DATA EXCERPTS:
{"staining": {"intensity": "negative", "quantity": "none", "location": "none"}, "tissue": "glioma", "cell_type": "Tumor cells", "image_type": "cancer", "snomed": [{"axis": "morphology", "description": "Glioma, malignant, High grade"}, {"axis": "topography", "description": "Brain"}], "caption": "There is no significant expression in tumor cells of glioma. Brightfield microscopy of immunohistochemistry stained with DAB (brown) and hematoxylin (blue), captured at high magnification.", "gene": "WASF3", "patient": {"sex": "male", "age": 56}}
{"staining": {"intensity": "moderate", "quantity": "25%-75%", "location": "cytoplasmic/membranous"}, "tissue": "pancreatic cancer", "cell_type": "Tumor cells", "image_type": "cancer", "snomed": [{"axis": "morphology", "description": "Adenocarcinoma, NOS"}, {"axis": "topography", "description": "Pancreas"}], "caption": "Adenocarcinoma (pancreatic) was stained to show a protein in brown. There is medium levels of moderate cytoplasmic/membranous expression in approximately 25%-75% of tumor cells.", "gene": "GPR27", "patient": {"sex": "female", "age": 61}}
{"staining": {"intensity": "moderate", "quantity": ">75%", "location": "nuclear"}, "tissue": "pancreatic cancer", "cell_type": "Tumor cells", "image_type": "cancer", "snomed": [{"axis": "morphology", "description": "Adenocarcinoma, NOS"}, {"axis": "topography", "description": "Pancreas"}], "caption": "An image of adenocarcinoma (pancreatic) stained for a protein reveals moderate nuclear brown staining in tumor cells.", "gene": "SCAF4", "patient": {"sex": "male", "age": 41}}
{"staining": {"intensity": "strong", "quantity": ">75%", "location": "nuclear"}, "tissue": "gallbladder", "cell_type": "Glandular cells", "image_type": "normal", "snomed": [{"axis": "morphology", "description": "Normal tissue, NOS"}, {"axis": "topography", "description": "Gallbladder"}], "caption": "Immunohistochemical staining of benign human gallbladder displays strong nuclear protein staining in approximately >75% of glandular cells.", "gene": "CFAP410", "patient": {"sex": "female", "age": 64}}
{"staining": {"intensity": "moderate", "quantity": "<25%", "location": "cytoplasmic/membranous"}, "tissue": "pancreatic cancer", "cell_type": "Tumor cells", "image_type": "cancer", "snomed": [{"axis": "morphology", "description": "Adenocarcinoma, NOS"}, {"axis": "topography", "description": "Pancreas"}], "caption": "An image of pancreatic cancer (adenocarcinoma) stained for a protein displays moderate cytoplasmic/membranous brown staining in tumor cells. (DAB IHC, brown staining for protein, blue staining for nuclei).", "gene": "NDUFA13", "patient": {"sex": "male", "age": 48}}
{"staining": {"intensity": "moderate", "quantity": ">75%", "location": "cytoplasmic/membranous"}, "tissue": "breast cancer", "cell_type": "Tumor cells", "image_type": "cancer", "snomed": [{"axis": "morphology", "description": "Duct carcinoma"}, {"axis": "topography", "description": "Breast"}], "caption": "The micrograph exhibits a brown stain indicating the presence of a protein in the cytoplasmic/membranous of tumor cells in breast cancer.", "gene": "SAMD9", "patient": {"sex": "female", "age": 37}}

TASK PROMPT:
Give back every line from the beginning of the records through the line holding "(pancreatic) was stained", exactly as it reads, and leave out the rest.

ANSWER FOR THE TASK:
{"staining": {"intensity": "negative", "quantity": "none", "location": "none"}, "tissue": "glioma", "cell_type": "Tumor cells", "image_type": "cancer", "snomed": [{"axis": "morphology", "description": "Glioma, malignant, High grade"}, {"axis": "topography", "description": "Brain"}], "caption": "There is no significant expression in tumor cells of glioma. Brightfield microscopy of immunohistochemistry stained with DAB (brown) and hematoxylin (blue), captured at high magnification.", "gene": "WASF3", "patient": {"sex": "male", "age": 56}}
{"staining": {"intensity": "moderate", "quantity": "25%-75%", "location": "cytoplasmic/membranous"}, "tissue": "pancreatic cancer", "cell_type": "Tumor cells", "image_type": "cancer", "snomed": [{"axis": "morphology", "description": "Adenocarcinoma, NOS"}, {"axis": "topography", "description": "Pancreas"}], "caption": "Adenocarcinoma (pancreatic) was stained to show a protein in brown. There is medium levels of moderate cytoplasmic/membranous expression in approximately 25%-75% of tumor cells.", "gene": "GPR27", "patient": {"sex": "female", "age": 61}}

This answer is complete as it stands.